‘Good Morning America’ says Glenwood Springs not wintry enough for television photo shoot | PostIndependent.com

‘Good Morning America’ says Glenwood Springs not wintry enough for television photo shoot

GLENWOOD SPRINGS, Colorado ” No snow means no go for a television photo shoot.

Glenwood Springs was to be featured on “Good Morning America” sometime in December. The goal was to feature a mountain town as a cozy winter mountain setting leading into the Christmas holiday. There was one catch to this photo shoot ” to have a cozy mountain winter setting snow is a mandatory ingredient.

Right now, the ground is bare and no snow is in the immediate forecast.
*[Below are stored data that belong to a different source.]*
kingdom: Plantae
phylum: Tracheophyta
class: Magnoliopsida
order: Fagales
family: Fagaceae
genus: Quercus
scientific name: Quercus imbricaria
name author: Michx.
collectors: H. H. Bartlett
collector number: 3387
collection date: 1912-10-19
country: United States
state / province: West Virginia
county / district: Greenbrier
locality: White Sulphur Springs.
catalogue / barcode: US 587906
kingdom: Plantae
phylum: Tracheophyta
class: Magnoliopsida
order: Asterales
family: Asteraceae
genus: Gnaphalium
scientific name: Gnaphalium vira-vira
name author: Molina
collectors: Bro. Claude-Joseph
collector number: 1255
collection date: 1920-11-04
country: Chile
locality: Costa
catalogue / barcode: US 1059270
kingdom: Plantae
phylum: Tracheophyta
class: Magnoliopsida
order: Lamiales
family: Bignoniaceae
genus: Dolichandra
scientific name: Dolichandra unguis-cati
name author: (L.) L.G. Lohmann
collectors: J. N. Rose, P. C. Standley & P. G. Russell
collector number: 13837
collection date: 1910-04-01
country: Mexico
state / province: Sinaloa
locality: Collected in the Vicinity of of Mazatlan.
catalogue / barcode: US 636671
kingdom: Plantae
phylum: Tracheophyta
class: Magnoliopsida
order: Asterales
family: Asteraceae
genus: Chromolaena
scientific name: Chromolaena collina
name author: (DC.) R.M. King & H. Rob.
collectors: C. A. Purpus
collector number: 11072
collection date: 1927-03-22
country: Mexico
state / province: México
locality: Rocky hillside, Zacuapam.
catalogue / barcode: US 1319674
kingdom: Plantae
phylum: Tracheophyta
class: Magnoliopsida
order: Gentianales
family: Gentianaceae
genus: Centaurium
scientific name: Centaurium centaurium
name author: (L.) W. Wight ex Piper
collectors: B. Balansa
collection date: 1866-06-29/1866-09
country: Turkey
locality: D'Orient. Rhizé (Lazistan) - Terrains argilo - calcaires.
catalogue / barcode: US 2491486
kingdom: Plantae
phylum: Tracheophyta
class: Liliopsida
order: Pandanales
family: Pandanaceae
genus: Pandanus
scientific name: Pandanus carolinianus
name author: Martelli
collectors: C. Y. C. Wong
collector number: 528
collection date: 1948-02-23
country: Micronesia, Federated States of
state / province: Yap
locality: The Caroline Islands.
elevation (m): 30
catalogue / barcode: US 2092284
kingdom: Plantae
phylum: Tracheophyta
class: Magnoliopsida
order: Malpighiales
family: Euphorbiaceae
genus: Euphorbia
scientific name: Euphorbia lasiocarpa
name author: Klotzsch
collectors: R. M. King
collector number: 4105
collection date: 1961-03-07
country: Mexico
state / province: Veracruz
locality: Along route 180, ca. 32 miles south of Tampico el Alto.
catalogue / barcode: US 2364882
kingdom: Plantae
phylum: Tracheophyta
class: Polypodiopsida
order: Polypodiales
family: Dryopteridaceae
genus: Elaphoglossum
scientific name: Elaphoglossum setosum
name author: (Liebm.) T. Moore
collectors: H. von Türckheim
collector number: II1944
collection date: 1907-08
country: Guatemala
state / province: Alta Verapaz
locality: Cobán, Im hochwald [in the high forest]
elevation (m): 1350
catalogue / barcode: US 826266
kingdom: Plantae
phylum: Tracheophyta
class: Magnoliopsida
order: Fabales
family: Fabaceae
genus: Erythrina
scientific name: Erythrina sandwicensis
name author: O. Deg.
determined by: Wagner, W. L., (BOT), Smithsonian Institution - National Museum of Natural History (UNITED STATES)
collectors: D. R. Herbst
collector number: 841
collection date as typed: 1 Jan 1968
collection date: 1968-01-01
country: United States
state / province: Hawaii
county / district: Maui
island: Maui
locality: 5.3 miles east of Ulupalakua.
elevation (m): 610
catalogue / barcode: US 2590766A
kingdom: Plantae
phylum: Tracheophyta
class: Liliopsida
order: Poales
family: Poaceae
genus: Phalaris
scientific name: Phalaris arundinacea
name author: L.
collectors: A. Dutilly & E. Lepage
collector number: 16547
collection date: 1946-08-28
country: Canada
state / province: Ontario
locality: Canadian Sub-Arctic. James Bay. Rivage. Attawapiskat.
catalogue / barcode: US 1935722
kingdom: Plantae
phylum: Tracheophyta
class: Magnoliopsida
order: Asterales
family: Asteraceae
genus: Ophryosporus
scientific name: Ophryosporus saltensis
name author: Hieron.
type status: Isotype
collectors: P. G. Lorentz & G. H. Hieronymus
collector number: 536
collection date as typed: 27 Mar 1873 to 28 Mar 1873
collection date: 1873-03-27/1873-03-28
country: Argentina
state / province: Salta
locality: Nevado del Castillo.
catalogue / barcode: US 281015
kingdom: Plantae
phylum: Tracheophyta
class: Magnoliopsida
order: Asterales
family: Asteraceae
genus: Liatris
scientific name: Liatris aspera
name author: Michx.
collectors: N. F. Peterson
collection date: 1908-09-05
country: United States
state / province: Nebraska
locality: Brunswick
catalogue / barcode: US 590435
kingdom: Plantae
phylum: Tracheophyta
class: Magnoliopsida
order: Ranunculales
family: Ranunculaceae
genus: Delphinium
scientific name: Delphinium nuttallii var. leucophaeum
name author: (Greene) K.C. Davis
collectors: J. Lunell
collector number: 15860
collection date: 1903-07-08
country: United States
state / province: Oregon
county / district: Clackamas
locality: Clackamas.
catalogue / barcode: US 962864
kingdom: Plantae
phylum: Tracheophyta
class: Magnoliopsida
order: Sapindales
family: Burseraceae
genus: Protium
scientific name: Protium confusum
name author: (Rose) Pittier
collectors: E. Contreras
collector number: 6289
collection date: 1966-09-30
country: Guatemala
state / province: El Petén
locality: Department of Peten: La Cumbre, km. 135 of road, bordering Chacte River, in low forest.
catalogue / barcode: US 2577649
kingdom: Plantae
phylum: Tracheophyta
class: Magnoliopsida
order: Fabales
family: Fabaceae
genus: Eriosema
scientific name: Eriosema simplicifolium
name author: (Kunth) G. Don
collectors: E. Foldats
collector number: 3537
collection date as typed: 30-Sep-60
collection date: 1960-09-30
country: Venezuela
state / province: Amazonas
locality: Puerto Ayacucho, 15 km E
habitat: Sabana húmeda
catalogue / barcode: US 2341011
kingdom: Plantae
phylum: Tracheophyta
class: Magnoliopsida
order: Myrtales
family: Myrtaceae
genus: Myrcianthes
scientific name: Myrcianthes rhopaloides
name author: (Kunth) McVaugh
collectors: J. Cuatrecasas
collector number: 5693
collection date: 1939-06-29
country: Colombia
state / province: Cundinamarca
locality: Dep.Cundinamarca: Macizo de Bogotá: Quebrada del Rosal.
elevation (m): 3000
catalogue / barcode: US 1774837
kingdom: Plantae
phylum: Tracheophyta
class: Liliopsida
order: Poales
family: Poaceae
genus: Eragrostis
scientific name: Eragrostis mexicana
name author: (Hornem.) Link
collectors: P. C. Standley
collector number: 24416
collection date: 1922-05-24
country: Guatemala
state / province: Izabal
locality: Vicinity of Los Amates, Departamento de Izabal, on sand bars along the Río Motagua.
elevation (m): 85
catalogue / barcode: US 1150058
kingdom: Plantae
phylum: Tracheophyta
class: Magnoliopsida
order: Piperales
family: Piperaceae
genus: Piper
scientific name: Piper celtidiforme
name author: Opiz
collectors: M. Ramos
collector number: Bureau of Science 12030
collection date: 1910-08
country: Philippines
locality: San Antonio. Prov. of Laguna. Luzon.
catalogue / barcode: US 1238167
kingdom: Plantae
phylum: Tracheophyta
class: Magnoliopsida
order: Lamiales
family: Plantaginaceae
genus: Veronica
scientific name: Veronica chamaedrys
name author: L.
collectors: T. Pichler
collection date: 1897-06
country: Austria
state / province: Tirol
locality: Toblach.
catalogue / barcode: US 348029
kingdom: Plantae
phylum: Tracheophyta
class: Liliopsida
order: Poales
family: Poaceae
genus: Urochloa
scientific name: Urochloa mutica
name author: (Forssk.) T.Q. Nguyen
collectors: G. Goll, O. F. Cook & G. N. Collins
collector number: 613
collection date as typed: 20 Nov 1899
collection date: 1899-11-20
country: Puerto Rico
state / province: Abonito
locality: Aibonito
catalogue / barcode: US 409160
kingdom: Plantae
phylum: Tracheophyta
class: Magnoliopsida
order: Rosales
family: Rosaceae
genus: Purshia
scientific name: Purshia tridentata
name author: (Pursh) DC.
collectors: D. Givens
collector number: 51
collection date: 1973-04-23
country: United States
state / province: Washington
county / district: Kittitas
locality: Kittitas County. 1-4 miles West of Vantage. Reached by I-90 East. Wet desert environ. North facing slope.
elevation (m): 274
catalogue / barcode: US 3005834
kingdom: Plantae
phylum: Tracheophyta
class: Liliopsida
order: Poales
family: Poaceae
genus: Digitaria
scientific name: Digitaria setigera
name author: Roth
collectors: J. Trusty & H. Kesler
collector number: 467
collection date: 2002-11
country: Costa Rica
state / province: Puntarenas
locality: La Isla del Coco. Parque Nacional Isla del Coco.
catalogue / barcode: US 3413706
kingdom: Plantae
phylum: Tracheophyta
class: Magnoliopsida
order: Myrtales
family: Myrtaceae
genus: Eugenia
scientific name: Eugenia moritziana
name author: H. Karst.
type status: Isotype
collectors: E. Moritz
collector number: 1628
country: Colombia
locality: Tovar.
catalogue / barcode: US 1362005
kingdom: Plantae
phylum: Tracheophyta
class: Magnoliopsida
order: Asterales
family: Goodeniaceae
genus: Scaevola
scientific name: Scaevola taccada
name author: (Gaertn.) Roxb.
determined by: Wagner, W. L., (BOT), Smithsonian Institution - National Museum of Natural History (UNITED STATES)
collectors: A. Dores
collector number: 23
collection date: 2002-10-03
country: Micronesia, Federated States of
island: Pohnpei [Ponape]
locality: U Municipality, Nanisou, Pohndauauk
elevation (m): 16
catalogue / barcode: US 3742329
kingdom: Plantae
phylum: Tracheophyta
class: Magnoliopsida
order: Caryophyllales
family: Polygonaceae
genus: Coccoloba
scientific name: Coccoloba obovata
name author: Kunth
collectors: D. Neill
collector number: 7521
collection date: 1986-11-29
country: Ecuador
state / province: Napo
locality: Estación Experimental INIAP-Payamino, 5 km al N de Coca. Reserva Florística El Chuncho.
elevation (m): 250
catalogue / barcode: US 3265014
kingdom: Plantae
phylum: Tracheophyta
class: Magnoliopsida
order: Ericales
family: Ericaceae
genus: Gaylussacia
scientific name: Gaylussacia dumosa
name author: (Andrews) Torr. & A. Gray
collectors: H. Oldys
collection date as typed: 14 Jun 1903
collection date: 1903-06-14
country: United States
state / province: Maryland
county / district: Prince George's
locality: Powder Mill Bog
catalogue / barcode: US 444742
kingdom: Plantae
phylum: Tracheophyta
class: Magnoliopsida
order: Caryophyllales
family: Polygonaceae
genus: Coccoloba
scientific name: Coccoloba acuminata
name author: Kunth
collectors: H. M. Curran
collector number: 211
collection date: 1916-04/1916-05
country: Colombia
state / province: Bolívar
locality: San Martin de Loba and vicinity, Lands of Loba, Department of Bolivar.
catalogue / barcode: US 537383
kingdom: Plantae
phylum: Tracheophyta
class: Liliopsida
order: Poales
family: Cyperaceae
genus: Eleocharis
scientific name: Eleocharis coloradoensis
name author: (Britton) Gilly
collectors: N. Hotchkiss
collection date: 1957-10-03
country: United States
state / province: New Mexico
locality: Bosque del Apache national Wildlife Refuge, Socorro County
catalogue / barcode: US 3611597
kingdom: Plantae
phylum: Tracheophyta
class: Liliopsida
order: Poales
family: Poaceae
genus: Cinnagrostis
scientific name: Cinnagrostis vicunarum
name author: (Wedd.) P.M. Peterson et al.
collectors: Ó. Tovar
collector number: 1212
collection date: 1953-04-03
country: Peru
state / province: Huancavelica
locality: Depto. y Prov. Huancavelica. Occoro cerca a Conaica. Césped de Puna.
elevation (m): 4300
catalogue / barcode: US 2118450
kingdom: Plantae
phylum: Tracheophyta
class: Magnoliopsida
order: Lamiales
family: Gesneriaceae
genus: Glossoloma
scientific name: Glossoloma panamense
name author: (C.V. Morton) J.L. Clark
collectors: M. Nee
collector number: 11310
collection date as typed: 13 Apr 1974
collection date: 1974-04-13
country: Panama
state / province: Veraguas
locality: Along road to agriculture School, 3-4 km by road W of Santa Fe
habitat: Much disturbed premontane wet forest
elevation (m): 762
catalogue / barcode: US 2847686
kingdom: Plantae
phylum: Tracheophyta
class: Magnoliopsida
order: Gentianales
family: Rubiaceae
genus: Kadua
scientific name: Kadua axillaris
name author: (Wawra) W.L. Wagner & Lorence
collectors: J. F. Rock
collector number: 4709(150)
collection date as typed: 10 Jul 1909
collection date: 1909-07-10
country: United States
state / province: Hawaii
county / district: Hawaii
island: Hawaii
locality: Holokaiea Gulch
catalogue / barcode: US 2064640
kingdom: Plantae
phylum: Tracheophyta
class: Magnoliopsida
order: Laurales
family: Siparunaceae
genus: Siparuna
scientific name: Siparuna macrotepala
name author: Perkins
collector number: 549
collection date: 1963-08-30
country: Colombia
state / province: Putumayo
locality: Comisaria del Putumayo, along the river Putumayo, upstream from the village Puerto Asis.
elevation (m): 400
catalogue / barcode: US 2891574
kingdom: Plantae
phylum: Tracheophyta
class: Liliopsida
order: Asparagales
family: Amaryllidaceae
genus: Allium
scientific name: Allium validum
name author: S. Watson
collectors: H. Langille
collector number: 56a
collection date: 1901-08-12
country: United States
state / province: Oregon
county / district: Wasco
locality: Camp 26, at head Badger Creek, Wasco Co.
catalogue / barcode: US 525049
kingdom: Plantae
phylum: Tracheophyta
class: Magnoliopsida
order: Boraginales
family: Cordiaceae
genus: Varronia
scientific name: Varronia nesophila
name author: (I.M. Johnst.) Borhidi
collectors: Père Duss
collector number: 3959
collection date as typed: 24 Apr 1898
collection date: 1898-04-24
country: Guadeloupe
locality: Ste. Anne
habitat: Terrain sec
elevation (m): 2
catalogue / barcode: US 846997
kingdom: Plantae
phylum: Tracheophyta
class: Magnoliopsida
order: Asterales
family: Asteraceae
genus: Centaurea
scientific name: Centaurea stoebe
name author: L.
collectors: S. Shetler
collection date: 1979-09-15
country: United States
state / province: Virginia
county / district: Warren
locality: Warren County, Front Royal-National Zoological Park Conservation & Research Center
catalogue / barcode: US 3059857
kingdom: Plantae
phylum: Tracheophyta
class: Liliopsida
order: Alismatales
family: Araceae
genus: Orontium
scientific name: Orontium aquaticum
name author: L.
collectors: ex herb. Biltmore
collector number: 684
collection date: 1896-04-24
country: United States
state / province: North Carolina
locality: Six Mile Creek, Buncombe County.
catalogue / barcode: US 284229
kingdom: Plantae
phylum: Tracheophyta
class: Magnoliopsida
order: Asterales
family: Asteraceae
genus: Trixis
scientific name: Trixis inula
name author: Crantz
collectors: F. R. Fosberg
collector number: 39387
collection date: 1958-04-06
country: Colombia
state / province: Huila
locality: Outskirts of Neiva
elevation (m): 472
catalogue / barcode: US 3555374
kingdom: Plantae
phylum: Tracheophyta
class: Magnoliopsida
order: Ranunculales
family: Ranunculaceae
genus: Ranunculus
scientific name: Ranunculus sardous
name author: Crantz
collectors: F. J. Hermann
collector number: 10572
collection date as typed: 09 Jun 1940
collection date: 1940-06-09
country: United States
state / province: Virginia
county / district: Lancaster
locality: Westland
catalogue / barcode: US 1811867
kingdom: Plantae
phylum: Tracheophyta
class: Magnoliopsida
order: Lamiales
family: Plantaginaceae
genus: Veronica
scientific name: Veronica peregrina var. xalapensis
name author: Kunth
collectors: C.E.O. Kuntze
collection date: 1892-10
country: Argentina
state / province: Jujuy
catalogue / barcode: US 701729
According to a brief e-mail announcement from Vicky Nash from Resort Trends, a local marketing company, “This is very disappointing news but unfortunately part of dealing with media and journalists.”

The “Good Morning America” producer’s remarks from the e-mail were short and to the point: “We are trying to find a place that has a little bit more of a cozy holiday feel and where there is snow. Right now we’re looking into Vail, but it all depends on snow. I’m sorry to disappoint, it’s one of the hard parts of my job. But I have to go with the most picturesque places. Again thank you for all your help ” and we are always revisiting ideas.”

In late October, it was announced that “Good Morning America” was planning to come to Glenwood and film a segment to be part of the show’s Weekend Window feature. Collins indicated that Crested Butte was featured on the same program in December 2007, which was around three minutes in duration.

In a story that appeared in the Glenwood Springs Post Independent on Oct. 29, Kate Collins, vice president of tourism marketing for the Glenwood Springs Chamber Resort Association, said national exposure is a tremendous addition to the marketing efforts of the chamber.

“It’s hard to put a value on it, but if we were to do the same amount of national air time for advertising, it would exceed our total national marketing budget for a whole year,” Collins said in the article.

The segment was to feature the Hotel Colorado and its annual lighting ceremony, which occurs the day after Thanksgiving.